First appeared in the June 2018 issue of Air Canada enRoute.
We are welcomed by a cacophony. It starts with just one small head poking above ground, but soon we’re surrounded. Their holes are spread out like craters on a moonscape, and as the prairie dogs pop up and then dive to safety, they call out, their chirps a tuneless chorus in the setting sun.
Normally, I’d be thrilled to encounter wildlife, but there’s just one problem – we drove the 350 kilometres from Regina looking for silence.

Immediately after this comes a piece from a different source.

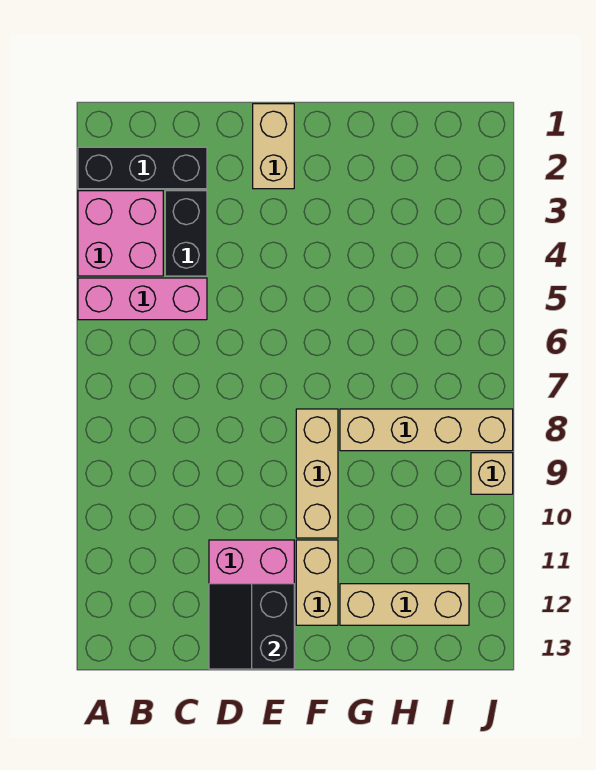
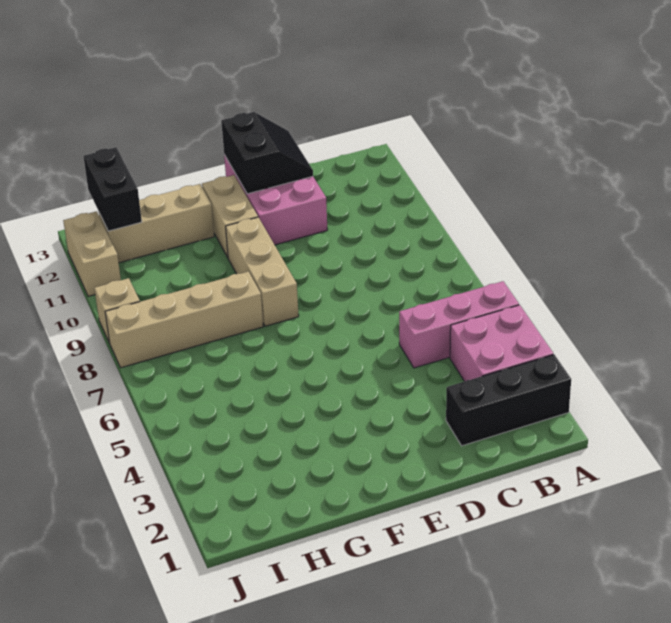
black brick C3:C4 level 1 -> black brick I12:I13 level 2
tan brick E1:E2 level 1 -> tan brick J11:J12 level 1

This is my first real vacation (that is, one that doesn’t involve responding to work e–mails) in more than a year. Desperate for a break, my partner Jules and I chose Grasslands National Park as the ideal place to switch to airplane mode. We’re on a quest for literal silence, too: As part of his PhD research, Jules is recording the resonance of natural spaces for a contemporary art and music project. It’s an absurd mission, no doubt, but the park is reportedly one of the quietest places in the world.
In the 1870s, a geologist described this area of southern Saskatchewan as forbidding and desolate. Some 150 years later, not much has changed. Only 12,000 tourists visit Grasslands annually, compared to Banff’s 3.9 million. Unlike Banff’s superlatives, the beauty here is in the subtleties – wind rippling through the grass and coulees carved out against an endless sky.
Finally, calm settles over the park. Jules sets up his microphone and I perch on a nearby rock. In the interest of true silence, I can’t move. When was the last time I did this? I wonder. I usually pass idle time looking at my phone. Instead, I watch the sun’s final sorbet glow melt into the horizon.
We’ve found serenity, but no silence: At the bottom of the coulee, a bison grunts. Off in the distance, coyotes howl. And on my rock, to–do lists buzz through my brain.